### Text
· · · · · · ·

Since at least Plato, the delusion has been: there is a "receptacle" which "receives" the form of the ideal. This, of course, is a sad little
fantasy that can no longer be justified in light of the modern sciences: reality is granular, and accretes through processes of symmetry. Therefore,
and quite simply, material dynamics self-organize into "substantial" forms, meaning that form and substance are two sides of the same coin: you
can't have one without the other.
Aristotle pointed this out long ago, but people still held to their fantasies.
So what is the relation of relevance when we talk about matter and spirit? What is spirit, given we can say that matter are points of substance in
physical space? I think spirit, in effect, constitute "gestalts" of meaning which, as per Jung, have taken on archetypal forms in the human
brain-psyche (they can never be thought apart again given symmetry theory).

· · · · · · ·

### Directives
1) Answer these from the passage on matter and spirit:
(a) Since at least Plato, what has the delusion been?
(b) How does the passage say reality accretes?
(c) As per Jung, what kind of forms have gestalts of meaning taken on in the human brain-psyche?
2) In the records, take the part that opens with the line containing "What can you" and closes with the line containing "building: (107, 507)", both included. Write those lines out again, requests included, adding 49 to every coordinate.

### Task inputs
· · · · · · ·

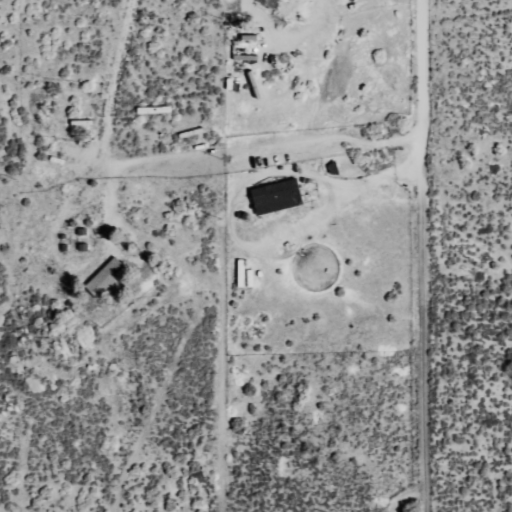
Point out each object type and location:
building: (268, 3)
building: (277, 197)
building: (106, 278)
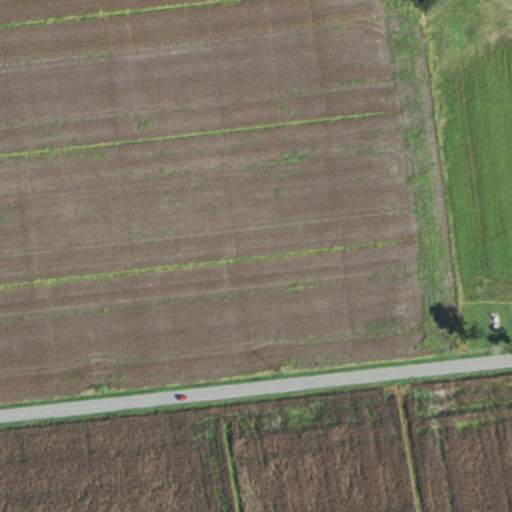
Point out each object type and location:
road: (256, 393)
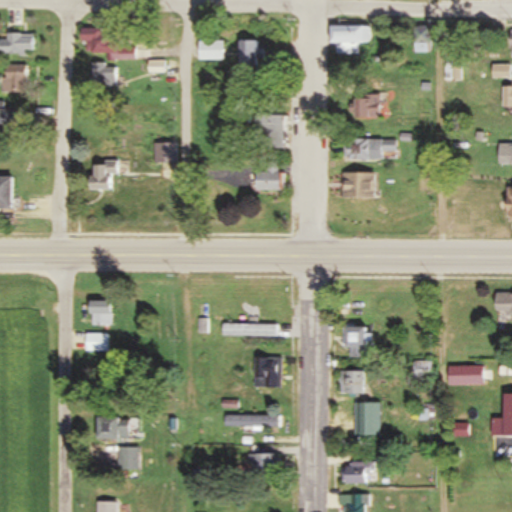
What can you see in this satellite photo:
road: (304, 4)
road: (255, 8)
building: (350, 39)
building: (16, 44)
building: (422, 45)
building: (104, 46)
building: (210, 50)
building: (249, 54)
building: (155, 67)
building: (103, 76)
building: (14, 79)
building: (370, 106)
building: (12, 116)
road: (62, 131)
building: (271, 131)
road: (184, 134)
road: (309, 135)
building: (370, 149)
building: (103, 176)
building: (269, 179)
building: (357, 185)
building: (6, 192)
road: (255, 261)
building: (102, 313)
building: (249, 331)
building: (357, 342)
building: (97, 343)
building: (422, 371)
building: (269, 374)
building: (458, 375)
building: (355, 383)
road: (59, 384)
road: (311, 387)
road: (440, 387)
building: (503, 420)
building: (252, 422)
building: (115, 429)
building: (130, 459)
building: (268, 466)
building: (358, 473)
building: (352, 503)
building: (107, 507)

· · · · · · ·

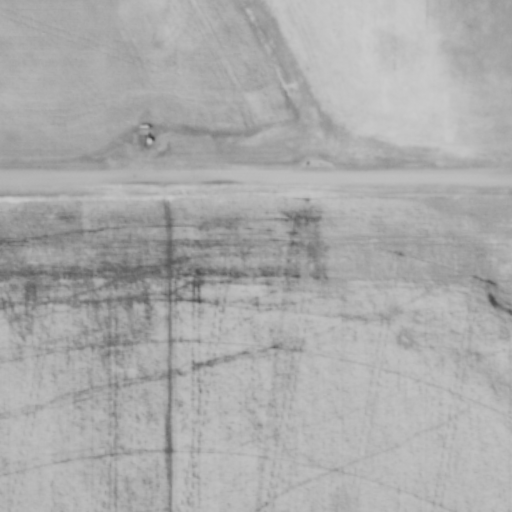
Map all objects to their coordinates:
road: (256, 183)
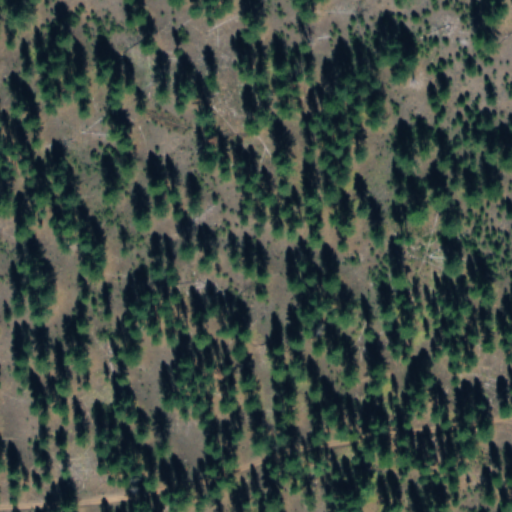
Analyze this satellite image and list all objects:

· · · · · · ·

### Task results
1)
(a) That there is a "receptacle" which "receives" the form of the ideal.
(b) Through processes of symmetry.
(c) Archetypal forms.

2)
What can you see in this satellite photo:
road: (353, 53)
road: (304, 57)
building: (399, 88)
building: (65, 93)
building: (471, 94)
building: (153, 95)
building: (259, 99)
building: (298, 103)
building: (204, 116)
building: (152, 125)
building: (63, 128)
building: (419, 155)
building: (61, 165)
road: (111, 180)
building: (320, 180)
road: (233, 183)
road: (358, 184)
building: (419, 198)
building: (152, 225)
building: (318, 228)
building: (406, 234)
building: (55, 241)
road: (304, 310)
building: (151, 362)
building: (298, 380)
building: (406, 391)
building: (146, 392)
building: (471, 420)
building: (318, 423)
building: (507, 424)
building: (404, 432)
road: (108, 433)
road: (360, 436)
road: (489, 436)
building: (552, 469)
building: (301, 471)
building: (164, 478)
building: (179, 508)
building: (317, 515)
building: (407, 522)
building: (401, 552)
building: (156, 556)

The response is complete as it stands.